For many people the answer to this question – no – is counterintuitive. I watched Player A and Player B play two tournaments each and their results were very different – haven’t I seen enough to conclude that Player A is the better poker player? Yet poker involves a considerable amount of luck and there are numerous possible short- and longer-term outcomes for skilled and unskilled players. As Nate Silver writes in The Signal and the Noise, I could monitor each player’s winnings during a year of their full-time play and still not know whether either of them was any good at poker. It would be fully plausible for a “very good limit hold ‘em player” to “have lost $35,000” during that time. Instead of focusing on the desired outcome of their play – making money – I should mimic the player who uses strategies that will, over time, increase the likelihood of future winnings. As Silver writes,
When we play poker, we control our decision-making process but not how the cards come down. If you correctly detect an opponent’s bluff, but he gets a lucky card and wins the hand anyway, you should be pleased rather than angry, because you played the hand as well as you could. The irony is that by being less focused on your results, you may achieve better ones.

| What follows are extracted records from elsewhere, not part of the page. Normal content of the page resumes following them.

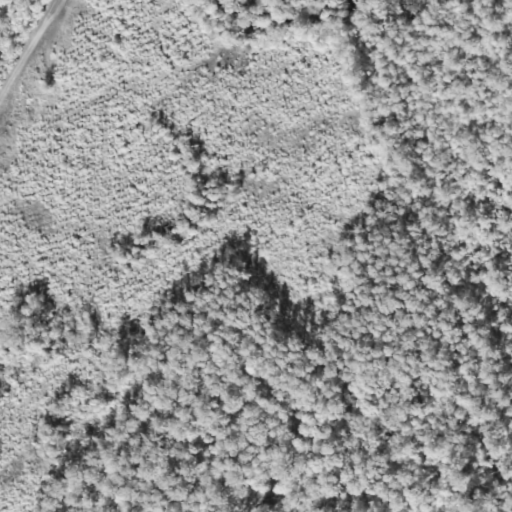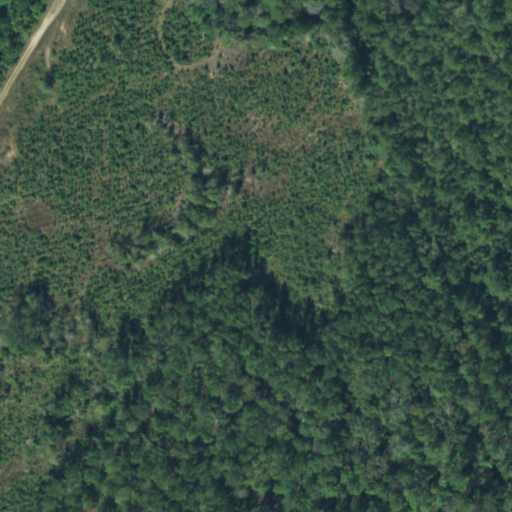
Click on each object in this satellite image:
road: (21, 35)
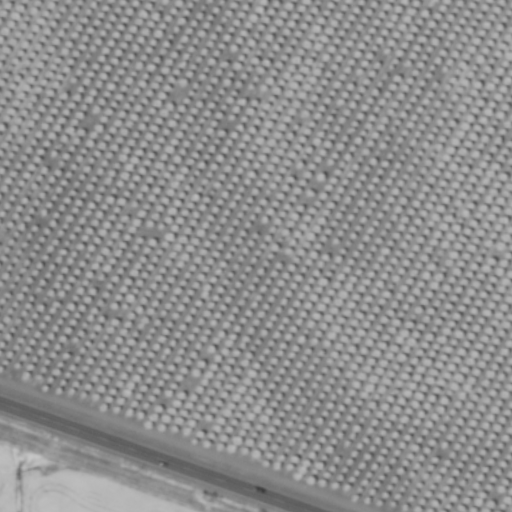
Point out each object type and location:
road: (150, 457)
crop: (70, 488)
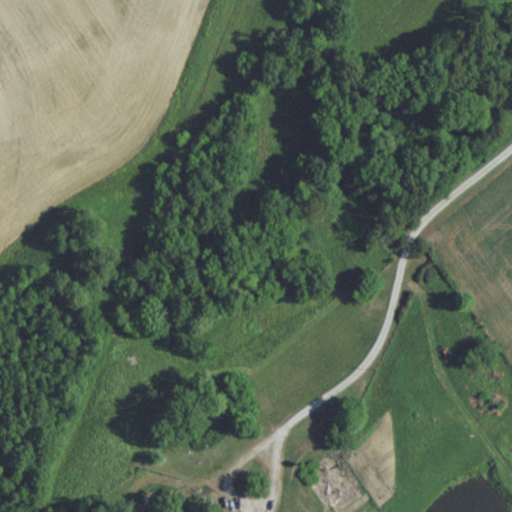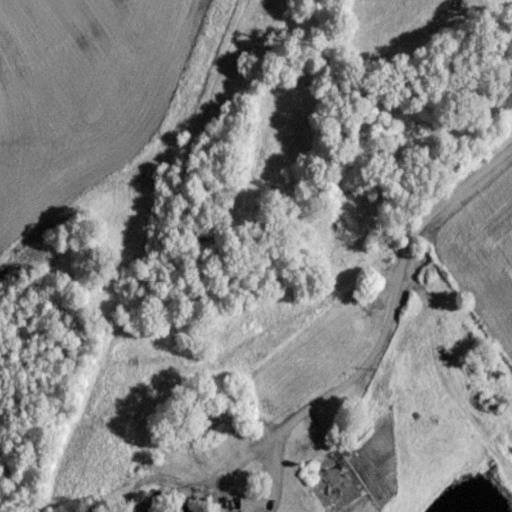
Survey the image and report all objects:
road: (389, 298)
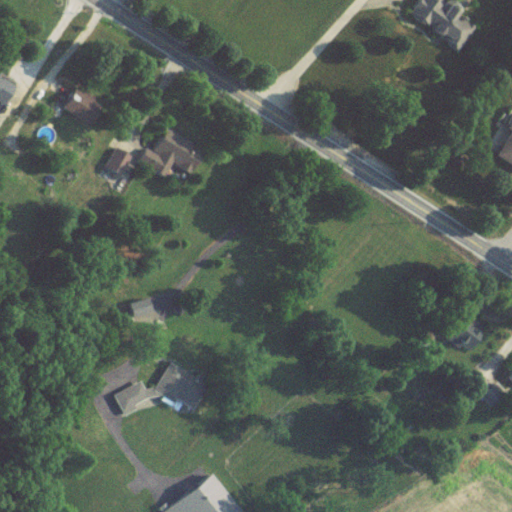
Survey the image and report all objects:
road: (117, 5)
building: (438, 26)
road: (311, 54)
building: (74, 110)
road: (303, 136)
building: (504, 150)
building: (141, 165)
road: (505, 253)
building: (459, 340)
building: (508, 381)
building: (159, 396)
building: (196, 500)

As Silver recommends for poker and Teach For America recommends to corps members, we should always focus on our “locus of control.” For example, I have frequently criticized Barack Obama for his approach to the Affordable Care Act. While I am unhappy that the health care bill did not include a public option, I couldn’t blame Obama if he had actually tried to pass such a bill and failed because of an obstinate Congress. My critique lies instead with the President’s deceptive work against a more progressive bill – while politicians don’t always control policy outcomes, they do control their actions. As another example, college applicants should not judge their success on whether or not colleges accept them. They should evaluate themselves on what they control – the work they put into high school and their applications. Likewise, great football coaches recognize that they should judge their teams not on their won-loss records, but on each player’s successful execution of assigned responsibilities. Smart decisions and strong performance do not always beget good results; the more factors in-between our actions and the desired outcome, the less predictive power the outcome can give us.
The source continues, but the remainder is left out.